— Stated problem —
Update the data below by replacing every instance of "Sunday" with "Sun.", leaving all other text unchanged. Omit the pictures from your answer.

— Data rows —

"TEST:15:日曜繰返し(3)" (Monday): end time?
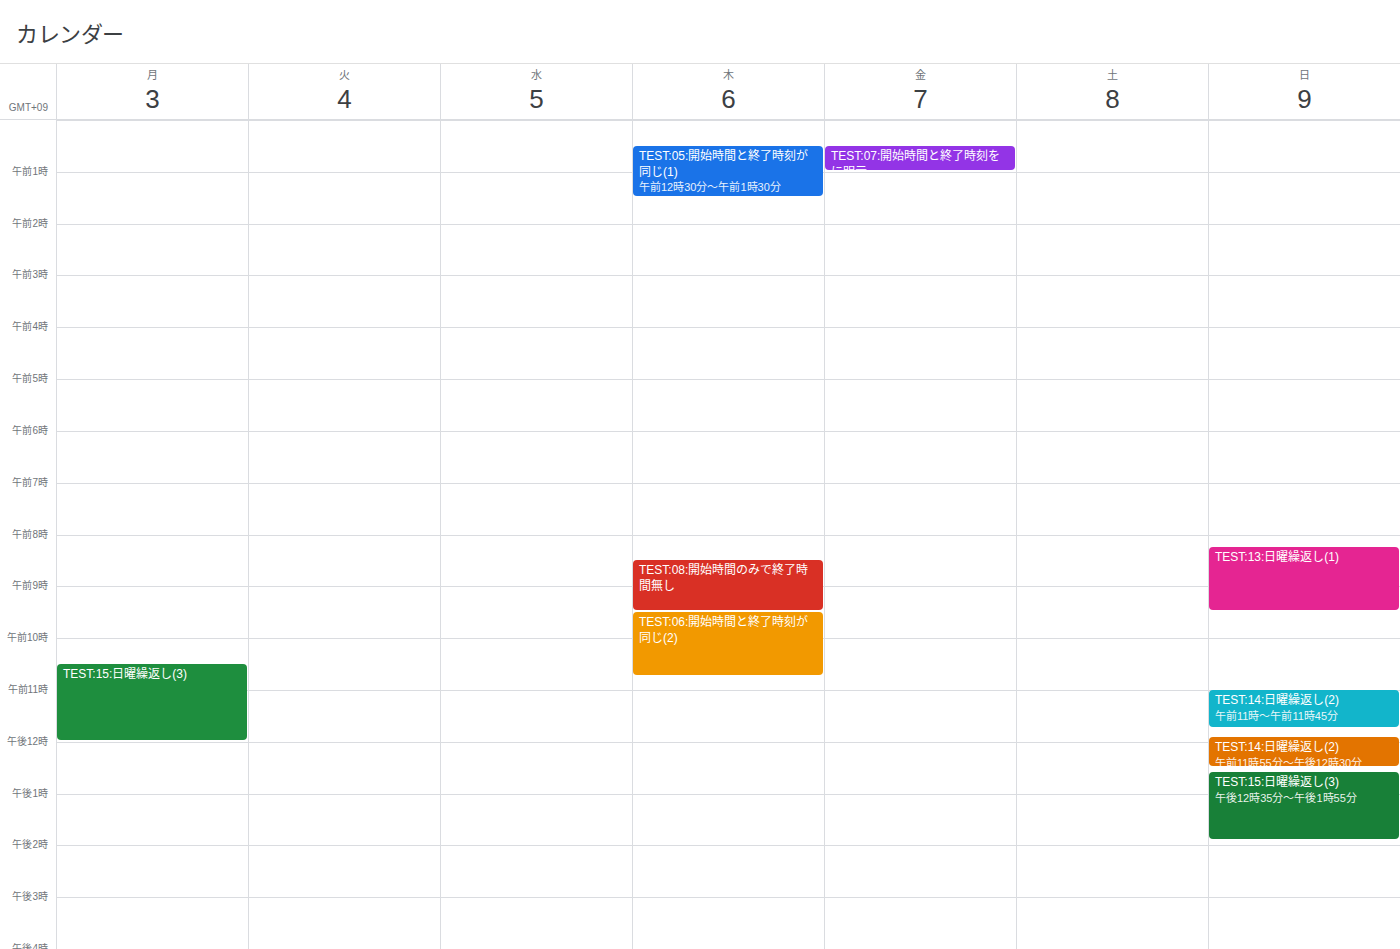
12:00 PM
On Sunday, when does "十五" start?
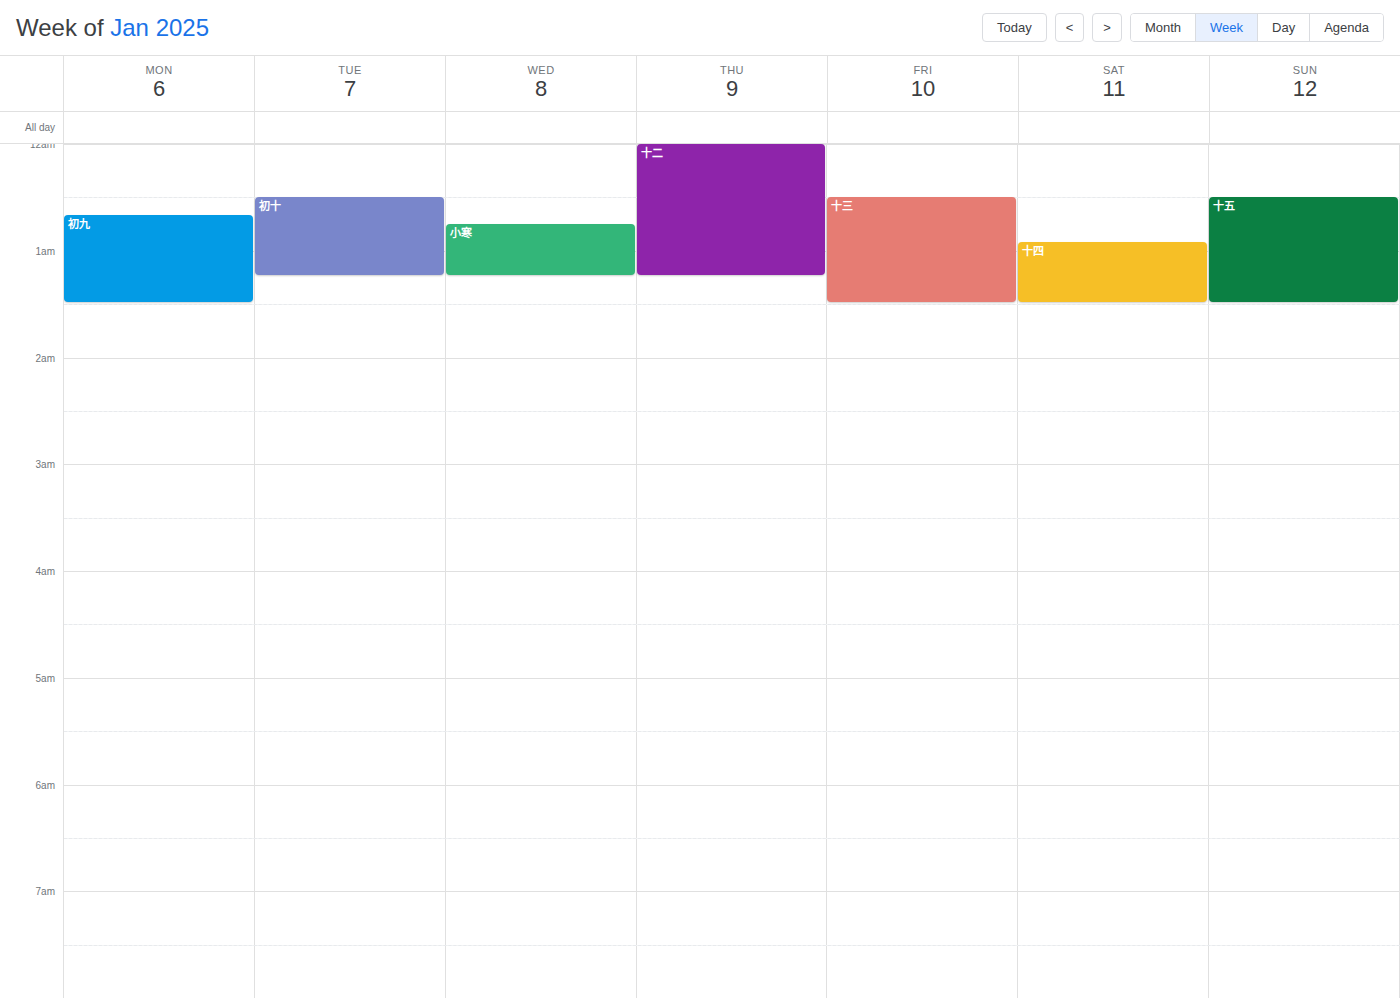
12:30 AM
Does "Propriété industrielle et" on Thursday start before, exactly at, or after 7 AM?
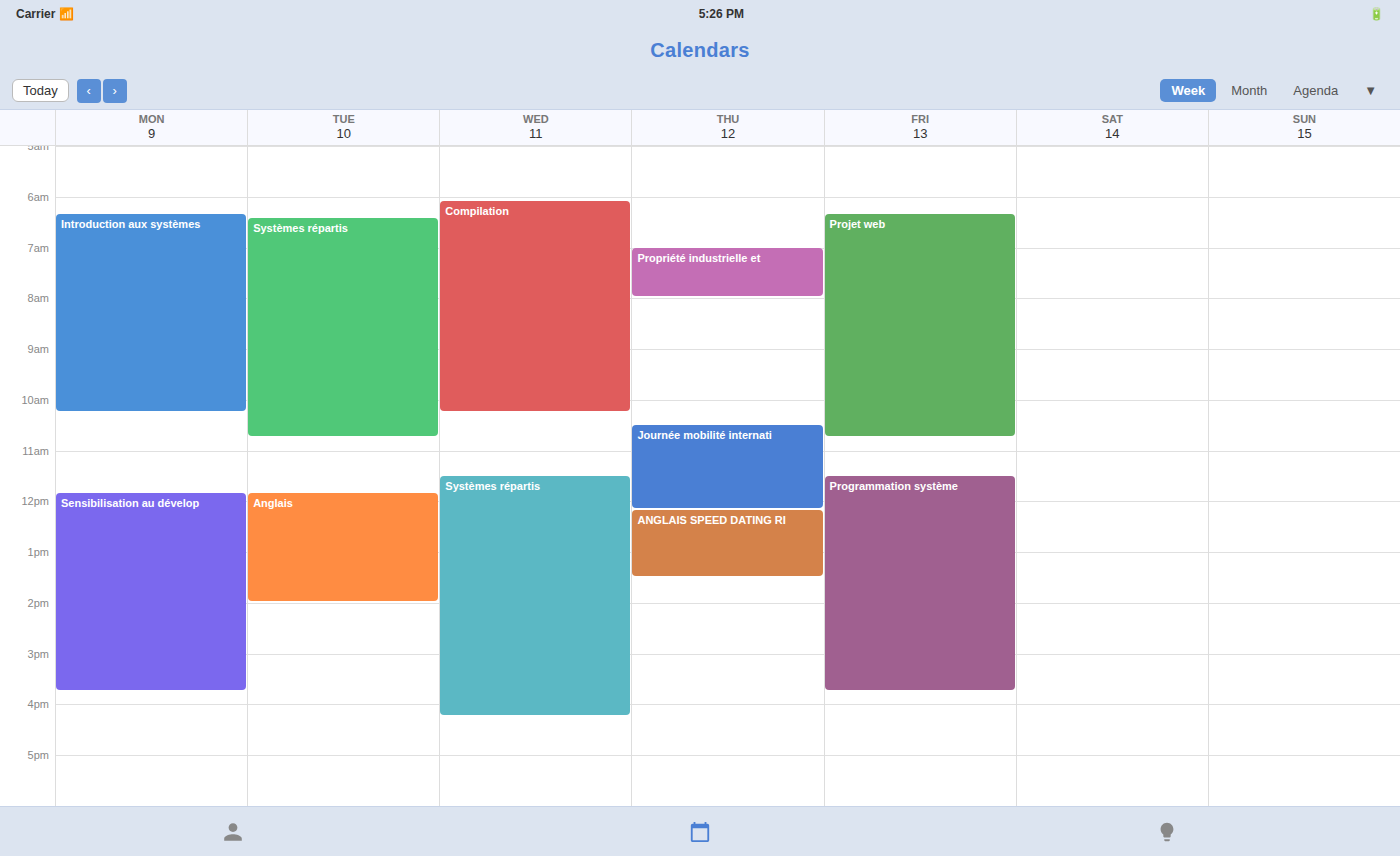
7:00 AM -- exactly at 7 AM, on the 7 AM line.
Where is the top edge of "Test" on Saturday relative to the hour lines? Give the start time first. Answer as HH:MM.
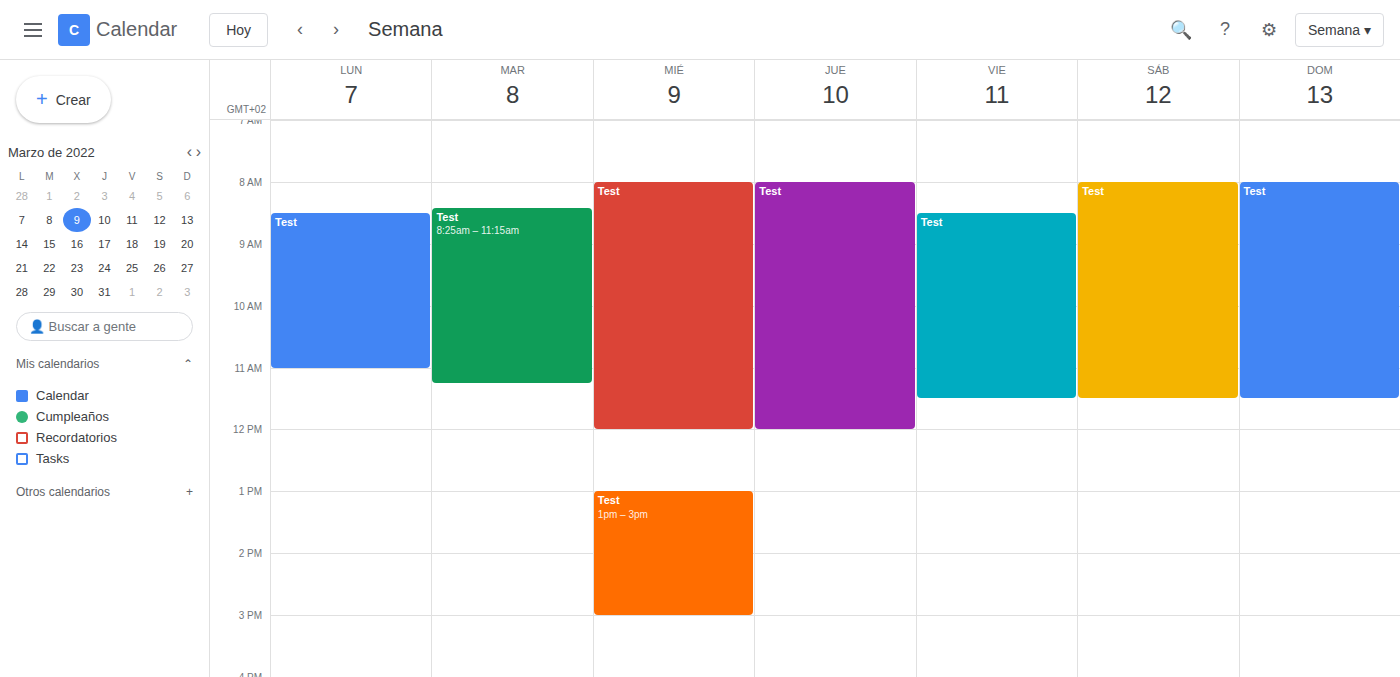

— Solution to this task —
"TEST:15:日曜繰返し(3)" (Monday): end time?
12:00 PM
On Sun., when does "十五" start?
12:30 AM
Does "Propriété industrielle et" on Thursday start before, exactly at, or after 7 AM?
7:00 AM -- exactly at 7 AM, on the 7 AM line.
Where is the top edge of "Test" on Saturday relative to the hour lines? Give the start time first. Answer as HH:MM.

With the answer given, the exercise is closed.